Alors qu’un Paris muséifié séduit de moins en moins le petit peuple des métiers de la création, et que les banlieues autrefois rouges « incarnent tout l’échec français d’intégration des minorités et de descendants d’anciennes colonies invisibilisées par la vie parisienne, poursuit Alice Pfeiffer, (…) ce revival ennoblit ce qui avait été occulté, transcende le fonctionnel en décoratif ». Les valeurs traditionnellement associées au luxe et à la bourgeoisie sont aujourd’hui « remplacées par une brutalité soudainement désirable », conclut la journaliste, spécialisée dans la mode et les nouvelles tendances.
Pantin, le nouveau « Brooklyn » francilien ?
Cette désirabilité nouvelle des banlieues se traduit aussi par le déménagement de grandes enseignes du luxe au-delà du périphérique. Amorcé dès les années 1990 par Hermès Sellerie, le mouvement ne cesse depuis de prendre de l’ampleur. Avec pour nouvelle capitale Pantin, la ville de Seine-Saint-Denis ayant fait des métiers de l’art et du luxe le moteur de son attractivité économique.
Outre la célèbre maison de maroquinerie, qui a doublé la surface de ses ateliers (40 000 mètres carrés) et totalise plus de 1 000 emplois, la ville de Pantin accueille désormais, depuis 2012, plusieurs département du couturier Chanel, dont sa direction du patrimoine et sa R&D en matière de cosmétiques. Les autres villes du « 9.3 » ne sont pas en reste, à l’image du Pré-Saint-Gervais, où le groupe Richemont a implanté les activités de son fleuron, le joailler Cartier, sur plus de 2 000 mètres carrés.
Selon Est Ensemble, l’établissement public territorial qui regroupe neuf villes de Seine-Saint-Denis, les activités liées au luxe et aux métiers d’art totaliseraient pas moins de 3 000 salariés, dont 1 000 au sein de PME et TPE. Est Ensemble capitalise sur ce renouveau pour booster les offres de formation à destination des habitants du département, et faciliter la création d’entreprises. « Notre ambition est de recréer des filières de production locales en proposant aux créateurs un endroit où ils peuvent concevoir, fabriquer et commercialiser leurs produits », explique l’ancien président de l’établissement public, Nicolas Bard.

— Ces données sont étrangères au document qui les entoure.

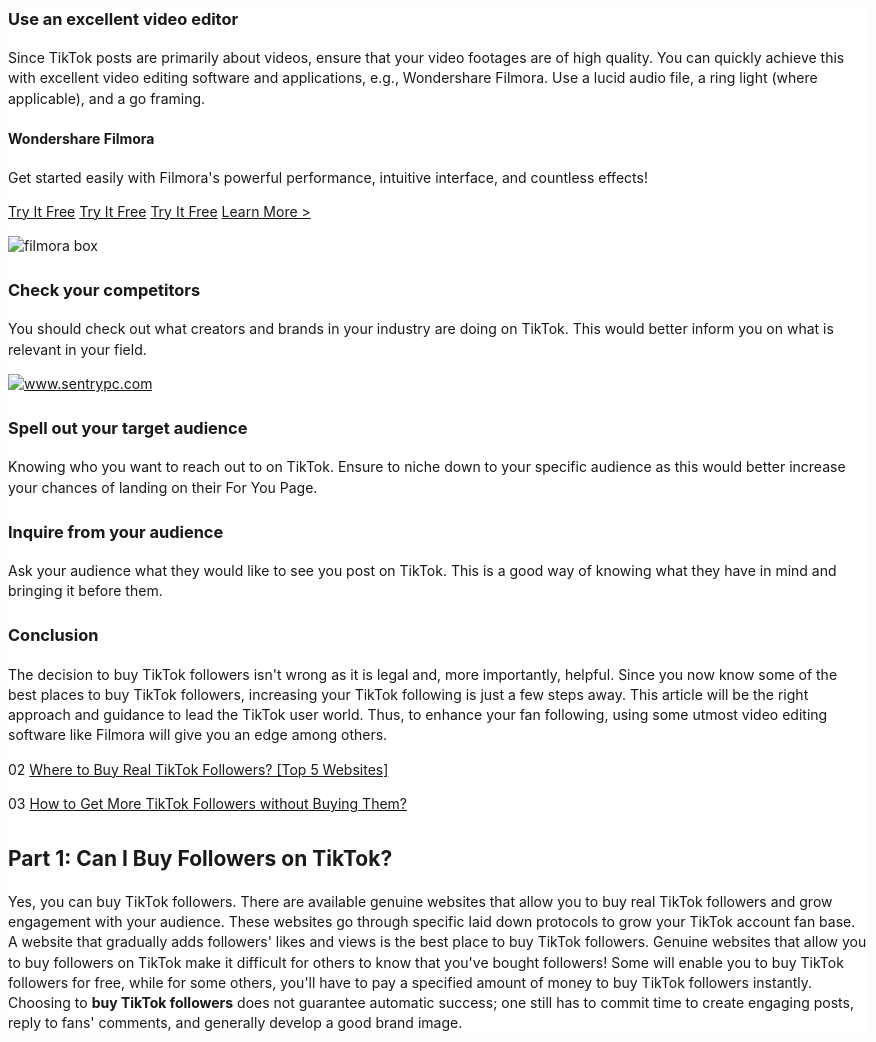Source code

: ### Use an excellent video editor

Since TikTok posts are primarily about videos, ensure that your video footages are of high quality. You can quickly achieve this with excellent video editing software and applications, e.g., Wondershare Filmora. Use a lucid audio file, a ring light (where applicable), and a go framing.

#### Wondershare Filmora

Get started easily with Filmora's powerful performance, intuitive interface, and countless effects!

[Try It Free](https://tools.techidaily.com/wondershare/filmora/download/) [Try It Free](https://tools.techidaily.com/wondershare/filmora/download/) [Try It Free](https://tools.techidaily.com/wondershare/filmora/download/) [Learn More >](https://tools.techidaily.com/wondershare/filmora/download/)

![filmora box](https://images.wondershare.com/filmora/banner/filmora-latest-product-box-right-side.png)

### Check your competitors

You should check out what creators and brands in your industry are doing on TikTok. This would better inform you on what is relevant in your field.


<a href="https://sentrypc.7eer.net/c/5597632/398457/3022" target="_top" id="398457"><img src="//a.impactradius-go.com/display-ad/3022-398457" border="0" alt="www.sentrypc.com" width="980" height="120"/></a><img height="0" width="0" src="https://sentrypc.7eer.net/i/5597632/398457/3022" style="position:absolute;visibility:hidden;" border="0" />

### Spell out your target audience

Knowing who you want to reach out to on TikTok. Ensure to niche down to your specific audience as this would better increase your chances of landing on their For You Page.

### Inquire from your audience

Ask your audience what they would like to see you post on TikTok. This is a good way of knowing what they have in mind and bringing it before them.

### Conclusion

The decision to buy TikTok followers isn't wrong as it is legal and, more importantly, helpful. Since you now know some of the best places to buy TikTok followers, increasing your TikTok following is just a few steps away. This article will be the right approach and guidance to lead the TikTok user world. Thus, to enhance your fan following, using some utmost video editing software like Filmora will give you an edge among others.

02 [Where to Buy Real TikTok Followers? \[Top 5 Websites\]](#part2)

03 [How to Get More TikTok Followers without Buying Them?](#part3)

## Part 1: Can I Buy Followers on TikTok?

Yes, you can buy TikTok followers. There are available genuine websites that allow you to buy real TikTok followers and grow engagement with your audience. These websites go through specific laid down protocols to grow your TikTok account fan base. A website that gradually adds followers' likes and views is the best place to buy TikTok followers. Genuine websites that allow you to buy followers on TikTok make it difficult for others to know that you've bought followers! Some will enable you to buy TikTok followers for free, while for some others, you'll have to pay a specified amount of money to buy TikTok followers instantly. Choosing to **buy TikTok followers** does not guarantee automatic success; one still has to commit time to create engaging posts, reply to fans' comments, and generally develop a good brand image.
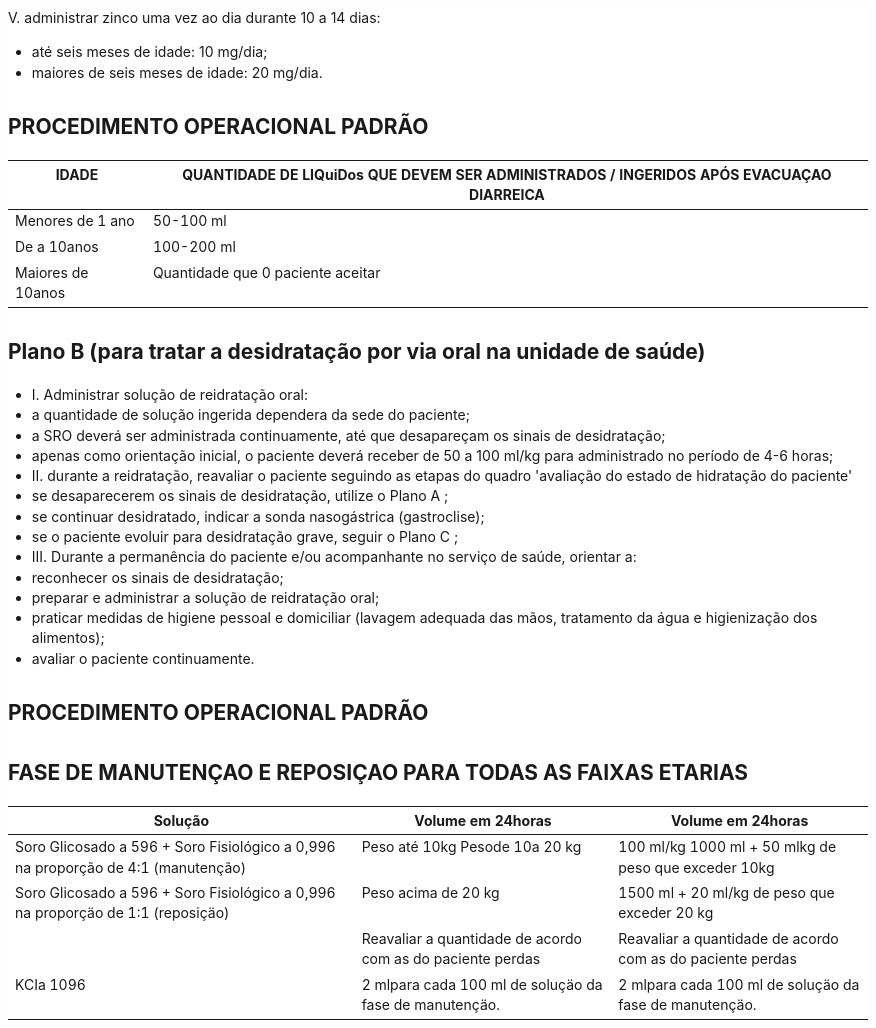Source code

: V. administrar zinco uma vez ao dia durante 10 a 14 dias:

- até seis meses de idade: 10 mg/dia;
- maiores de seis meses de idade: 20 mg/dia.



## PROCEDIMENTO OPERACIONAL PADRÃO

| IDADE             | QUANTIDADE DE LIQuiDos QUE DEVEM SER ADMINISTRADOS / INGERIDOS APÓS EVACUAÇAO DIARREICA   |
|-------------------|-------------------------------------------------------------------------------------------|
| Menores de 1 ano  | 50-100 ml                                                                                 |
| De a 10anos       | 100-200 ml                                                                                |
| Maiores de 10anos | Quantidade que 0 paciente aceitar                                                         |

## Plano B (para tratar a desidratação por via oral na unidade de saúde)

- I. Administrar solução de reidratação oral:
- a quantidade de solução ingerida dependera da sede do paciente;
- a SRO deverá ser administrada continuamente, até que desapareçam os sinais de desidratação;
- apenas como orientação inicial, o paciente deverá receber de 50 a 100 ml/kg para administrado no período de 4-6 horas;
- II.  durante  a  reidratação,  reavaliar  o  paciente  seguindo  as  etapas  do  quadro 'avaliação do estado de hidratação do paciente'
- se desaparecerem os sinais de desidratação, utilize o Plano A ;
- se continuar desidratado, indicar a sonda nasogástrica (gastroclise);
- se o paciente evoluir para desidratação grave, seguir o Plano C ;
- III. Durante a permanência do paciente e/ou acompanhante no serviço de saúde, orientar a:
- reconhecer os sinais de desidratação;
- preparar e administrar a solução de reidratação oral;
- praticar medidas de higiene pessoal e domiciliar (lavagem adequada das mãos, tratamento da água e higienização dos alimentos);
- avaliar o paciente continuamente.



## PROCEDIMENTO OPERACIONAL PADRÃO

## FASE DE MANUTENÇAO E REPOSIÇAO PARA TODAS AS FAIXAS ETARIAS

| Solução                                                                          | Volume em 24horas                                          | Volume em 24horas                                          |
|----------------------------------------------------------------------------------|------------------------------------------------------------|------------------------------------------------------------|
| Soro Glicosado a 596 + Soro Fisiológico a 0,996 na proporção de 4:1 (manutenção) | Peso até 10kg Pesode 10a 20 kg                             | 100 ml/kg 1000 ml + 50 mlkg de peso que exceder 10kg       |
| Soro Glicosado a 596 + Soro Fisiológico a 0,996 na proporçäo de 1:1 (reposiçäo)  | Peso acima de 20 kg                                        | 1500 ml + 20 ml/kg de peso que exceder 20 kg               |
|                                                                                  | Reavaliar a quantidade de acordo com as do paciente perdas | Reavaliar a quantidade de acordo com as do paciente perdas |
| KCIa 1096                                                                        | 2 mlpara cada 100 ml de soluçäo da fase de manutençäo.     | 2 mlpara cada 100 ml de soluçäo da fase de manutençäo.     |
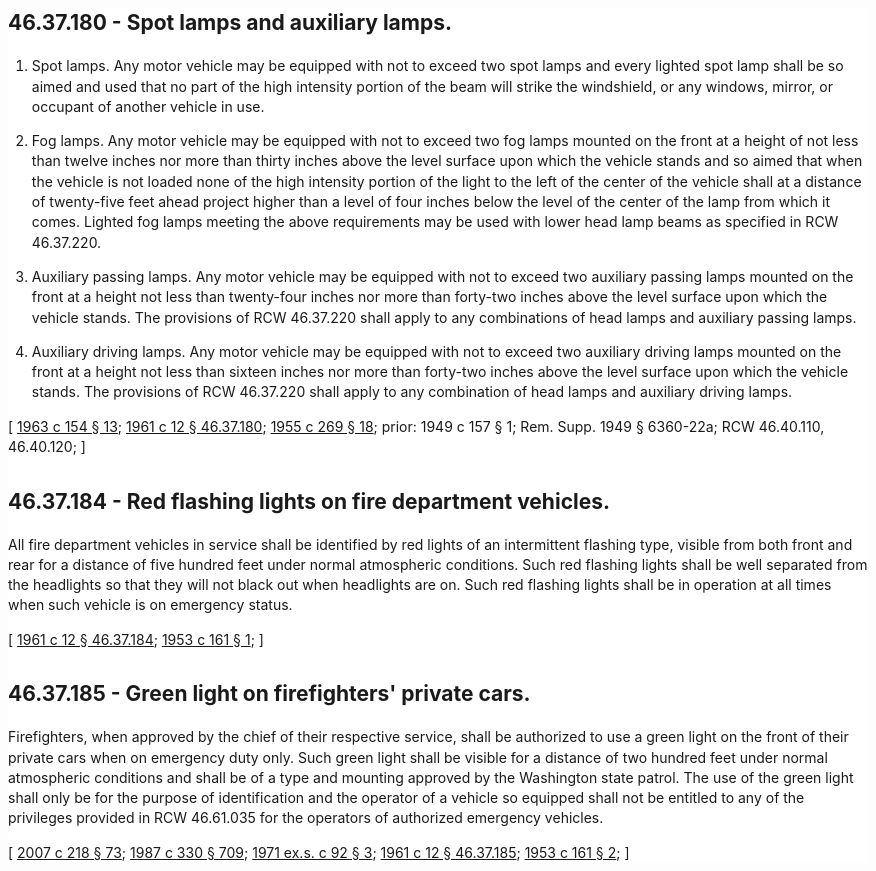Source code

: ## 46.37.180 - Spot lamps and auxiliary lamps.
1. Spot lamps. Any motor vehicle may be equipped with not to exceed two spot lamps and every lighted spot lamp shall be so aimed and used that no part of the high intensity portion of the beam will strike the windshield, or any windows, mirror, or occupant of another vehicle in use.

2. Fog lamps. Any motor vehicle may be equipped with not to exceed two fog lamps mounted on the front at a height of not less than twelve inches nor more than thirty inches above the level surface upon which the vehicle stands and so aimed that when the vehicle is not loaded none of the high intensity portion of the light to the left of the center of the vehicle shall at a distance of twenty-five feet ahead project higher than a level of four inches below the level of the center of the lamp from which it comes. Lighted fog lamps meeting the above requirements may be used with lower head lamp beams as specified in RCW 46.37.220.

3. Auxiliary passing lamps. Any motor vehicle may be equipped with not to exceed two auxiliary passing lamps mounted on the front at a height not less than twenty-four inches nor more than forty-two inches above the level surface upon which the vehicle stands. The provisions of RCW 46.37.220 shall apply to any combinations of head lamps and auxiliary passing lamps.

4. Auxiliary driving lamps. Any motor vehicle may be equipped with not to exceed two auxiliary driving lamps mounted on the front at a height not less than sixteen inches nor more than forty-two inches above the level surface upon which the vehicle stands. The provisions of RCW 46.37.220 shall apply to any combination of head lamps and auxiliary driving lamps.

\[ [1963 c 154 § 13](http://leg.wa.gov/CodeReviser/documents/sessionlaw/1963c154.pdf?cite=1963%20c%20154%20§%2013); [1961 c 12 § 46.37.180](http://leg.wa.gov/CodeReviser/documents/sessionlaw/1961c12.pdf?cite=1961%20c%2012%20§%2046.37.180); [1955 c 269 § 18](http://leg.wa.gov/CodeReviser/documents/sessionlaw/1955c269.pdf?cite=1955%20c%20269%20§%2018); prior:  1949 c 157 § 1; Rem. Supp. 1949 § 6360-22a; RCW  46.40.110,  46.40.120; \]

## 46.37.184 - Red flashing lights on fire department vehicles.
All fire department vehicles in service shall be identified by red lights of an intermittent flashing type, visible from both front and rear for a distance of five hundred feet under normal atmospheric conditions. Such red flashing lights shall be well separated from the headlights so that they will not black out when headlights are on. Such red flashing lights shall be in operation at all times when such vehicle is on emergency status.

\[ [1961 c 12 § 46.37.184](http://leg.wa.gov/CodeReviser/documents/sessionlaw/1961c12.pdf?cite=1961%20c%2012%20§%2046.37.184); [1953 c 161 § 1](http://leg.wa.gov/CodeReviser/documents/sessionlaw/1953c161.pdf?cite=1953%20c%20161%20§%201); \]

## 46.37.185 - Green light on firefighters' private cars.
Firefighters, when approved by the chief of their respective service, shall be authorized to use a green light on the front of their private cars when on emergency duty only. Such green light shall be visible for a distance of two hundred feet under normal atmospheric conditions and shall be of a type and mounting approved by the Washington state patrol. The use of the green light shall only be for the purpose of identification and the operator of a vehicle so equipped shall not be entitled to any of the privileges provided in RCW 46.61.035 for the operators of authorized emergency vehicles.

\[ [2007 c 218 § 73](http://lawfilesext.leg.wa.gov/biennium/2007-08/Pdf/Bills/Session%20Laws/Senate/5063.SL.pdf?cite=2007%20c%20218%20§%2073); [1987 c 330 § 709](http://leg.wa.gov/CodeReviser/documents/sessionlaw/1987c330.pdf?cite=1987%20c%20330%20§%20709); [1971 ex.s. c 92 § 3](http://leg.wa.gov/CodeReviser/documents/sessionlaw/1971ex1c92.pdf?cite=1971%20ex.s.%20c%2092%20§%203); [1961 c 12 § 46.37.185](http://leg.wa.gov/CodeReviser/documents/sessionlaw/1961c12.pdf?cite=1961%20c%2012%20§%2046.37.185); [1953 c 161 § 2](http://leg.wa.gov/CodeReviser/documents/sessionlaw/1953c161.pdf?cite=1953%20c%20161%20§%202); \]
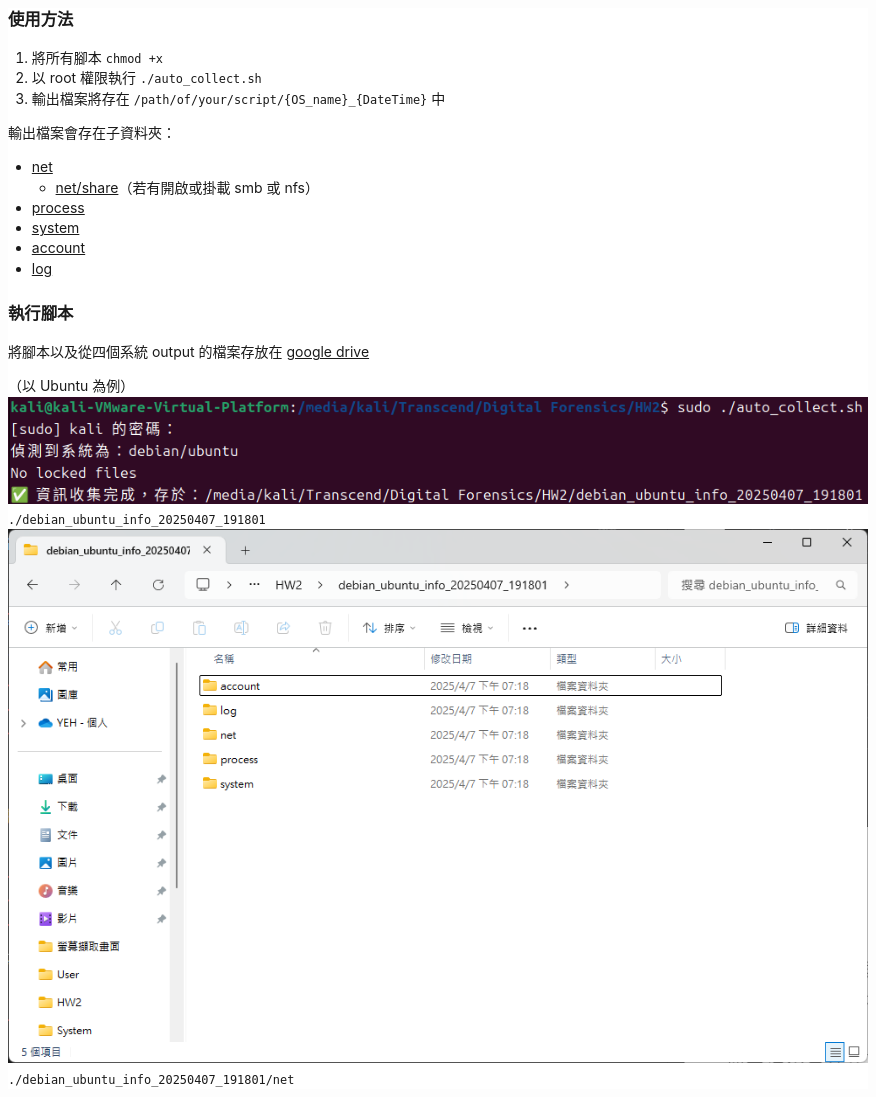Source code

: ### **使用方法**

1. 將所有腳本 `chmod +x`
2. 以 root 權限執行 `./auto_collect.sh`
3. 輸出檔案將存在 `/path/of/your/script/{OS_name}_{DateTime}` 中

輸出檔案會存在子資料夾：
- [net](#網路資訊)
   - [net/share](#共享資料夾與網路資源)（若有開啟或掛載 smb 或 nfs）
- [process](#程序與排程)
- [system](#系統資訊)
- [account](#使用者與帳號)
- [log](#系統日誌)

### **執行腳本**
將腳本以及從四個系統 output 的檔案存放在 [google drive](https://drive.google.com/drive/folders/1Pivm5MXP-4grWSSXpyppUiP_xS0vTcYG?usp=sharing)

（以 Ubuntu 為例）
![test](.\\img\\scriptTest(2).png)
`./debian_ubuntu_info_20250407_191801`
![test](.\\img\\Test(1).png)
`./debian_ubuntu_info_20250407_191801/net`
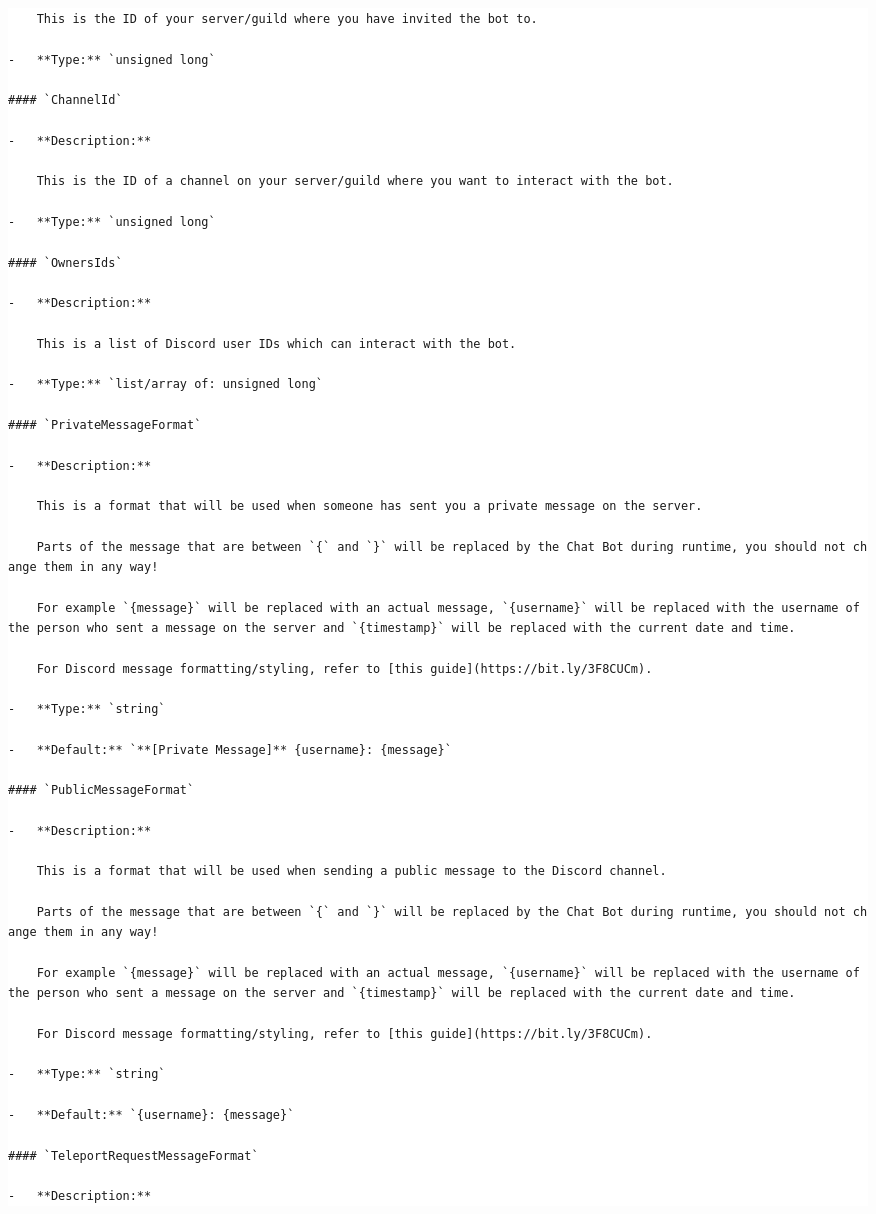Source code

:         This is the ID of your server/guild where you have invited the bot to.

    -   **Type:** `unsigned long`

    #### `ChannelId`

    -   **Description:**

        This is the ID of a channel on your server/guild where you want to interact with the bot.

    -   **Type:** `unsigned long`

    #### `OwnersIds`

    -   **Description:**

        This is a list of Discord user IDs which can interact with the bot.

    -   **Type:** `list/array of: unsigned long`

    #### `PrivateMessageFormat`

    -   **Description:**

        This is a format that will be used when someone has sent you a private message on the server.

        Parts of the message that are between `{` and `}` will be replaced by the Chat Bot during runtime, you should not change them in any way!

        For example `{message}` will be replaced with an actual message, `{username}` will be replaced with the username of the person who sent a message on the server and `{timestamp}` will be replaced with the current date and time.

        For Discord message formatting/styling, refer to [this guide](https://bit.ly/3F8CUCm).

    -   **Type:** `string`

    -   **Default:** `**[Private Message]** {username}: {message}`

    #### `PublicMessageFormat`

    -   **Description:**

        This is a format that will be used when sending a public message to the Discord channel.

        Parts of the message that are between `{` and `}` will be replaced by the Chat Bot during runtime, you should not change them in any way!

        For example `{message}` will be replaced with an actual message, `{username}` will be replaced with the username of the person who sent a message on the server and `{timestamp}` will be replaced with the current date and time.

        For Discord message formatting/styling, refer to [this guide](https://bit.ly/3F8CUCm).

    -   **Type:** `string`

    -   **Default:** `{username}: {message}`

    #### `TeleportRequestMessageFormat`

    -   **Description:**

Un cercle vertueux, en somme, salué comme il se doit par le Financial Times, qui a qualifié la ville de Pantin, autrefois no man’s land industriel, de « nouveau Brooklyn ». Et, à partir de mars 2018, la plus ancienne école de mode au monde, l’ESMOD, créée par le tailleur Alexis Lavigne en 1841, prendra ses quartiers dans la ville, au sein d’un ensemble de quelque 3 500 mètres carrés. 800 étudiants devraient rejoindre les nouveaux locaux et participer au dynamisme de la Seine-Saint-Denis. Le « 9.3 », décidément incontournable.